I flinched at the sternness in my mother’s voice.

“Now is not the time to think about work,” she went on in a tone I hadn’t heard from her since I was twelve and had rolled my eyes at her for the first time. “You need to be there for him. You know how jarring the sudden loss of a parent is. Youknow.For Ethan, who tries to control everything all the time, it will be even more so.”

“I’m not leaving him,” I said quietly. “Not if he needs me.”

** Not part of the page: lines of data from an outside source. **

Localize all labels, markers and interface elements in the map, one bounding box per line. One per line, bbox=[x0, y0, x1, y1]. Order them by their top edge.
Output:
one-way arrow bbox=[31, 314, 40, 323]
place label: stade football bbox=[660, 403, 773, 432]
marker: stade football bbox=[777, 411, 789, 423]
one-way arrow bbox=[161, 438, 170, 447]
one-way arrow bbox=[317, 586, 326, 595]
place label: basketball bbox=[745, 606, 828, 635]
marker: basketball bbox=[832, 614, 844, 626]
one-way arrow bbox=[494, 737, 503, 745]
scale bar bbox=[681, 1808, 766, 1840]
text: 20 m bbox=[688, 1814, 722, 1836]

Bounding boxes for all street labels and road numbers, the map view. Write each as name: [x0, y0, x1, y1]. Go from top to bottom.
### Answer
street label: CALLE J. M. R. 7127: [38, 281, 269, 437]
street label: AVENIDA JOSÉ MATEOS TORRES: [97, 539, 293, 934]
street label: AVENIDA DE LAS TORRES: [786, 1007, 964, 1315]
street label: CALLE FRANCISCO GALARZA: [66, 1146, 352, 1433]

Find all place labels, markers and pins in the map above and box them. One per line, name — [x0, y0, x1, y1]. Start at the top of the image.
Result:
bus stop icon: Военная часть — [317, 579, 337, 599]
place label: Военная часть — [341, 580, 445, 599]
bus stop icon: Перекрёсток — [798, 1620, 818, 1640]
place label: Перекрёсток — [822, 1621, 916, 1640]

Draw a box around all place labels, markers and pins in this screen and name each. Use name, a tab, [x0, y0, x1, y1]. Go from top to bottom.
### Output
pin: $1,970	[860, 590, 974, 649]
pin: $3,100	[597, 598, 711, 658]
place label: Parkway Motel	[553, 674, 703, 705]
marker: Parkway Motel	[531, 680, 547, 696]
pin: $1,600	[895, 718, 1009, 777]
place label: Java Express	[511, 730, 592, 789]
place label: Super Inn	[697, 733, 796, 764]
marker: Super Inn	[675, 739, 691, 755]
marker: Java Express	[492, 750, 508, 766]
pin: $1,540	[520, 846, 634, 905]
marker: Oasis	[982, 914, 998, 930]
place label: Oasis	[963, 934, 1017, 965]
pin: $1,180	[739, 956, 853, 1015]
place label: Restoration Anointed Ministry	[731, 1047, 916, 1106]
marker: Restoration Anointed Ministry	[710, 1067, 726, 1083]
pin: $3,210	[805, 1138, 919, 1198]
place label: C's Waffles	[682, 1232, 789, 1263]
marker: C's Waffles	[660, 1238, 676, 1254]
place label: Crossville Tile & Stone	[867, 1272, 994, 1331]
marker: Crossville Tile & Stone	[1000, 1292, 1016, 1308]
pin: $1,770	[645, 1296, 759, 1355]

“No, Julia. That isn’t good enough. You have to know what he needs. You have to anticipate it. You can’t sit around waiting for him to tell you. That isn’t how this works. This man has been a major part of your life for twelve years—now is the time for you to come through for him. Because now is when he needs you the most.”

I blinked and swallowed again. Suddenly there was this huge weight on my chest, and I struggled to breathe through it. My mom was right. Ethan wasn’t going to know up from down. I knew that. I’d been in this place. I also knew he would struggle to accept any kind of sympathy. In fact, I was pretty sure he was going to reject all of it.

The plan was to keep the memorial service as private as possible, but the world knew, or would soon know, that Ethan Moss’s father had died and many people would want to express their condolences. It would be like eating nails for him.

“I’ll be what he needs, Mom. I promise.”

I could hear her heavy sigh through the phone. “You two would make things much easier on yourselves if you just got married.”

The muscle in my jaw clenched involuntarily.

“You know we’re just friends, Mom.”

“Maybe someday you’ll explain to me why you both keep telling yourselves that.”

I heard the door to the study open behind me. I could see his reflection in the window as Ethan walked in. “I’ve got to go, Mom.”

I ended the call and put the phone down on the desk. His father’s desk.

Turning around I saw Ethan closing the door behind him. “How is your mom?” He was here now only if she’d allowed him to leave her side.

“Sleeping. Finally. I got her to take the pills.”

Rachel had been a mess when we first arrived. Ethan’s uncle, the drummer who used to take Ethan away for summers, had come but he seemed at a loss as to how to deal with his sister-in-law and had quickly left.

It was only when Ethan had arrived that Rachel finally had someone to cling to. The way she held on to him I didn’t think she was ever going to let him go. It was only after Ethan was with her that she could eat something and take in some fluids.

And finally, after a full forty-eight hours, she could sleep.

“She needs it. Especially for tomorrow,” I said. “She looks so fragile. Like a small breeze would knock her over.”

“Was this what it was like for your mother?”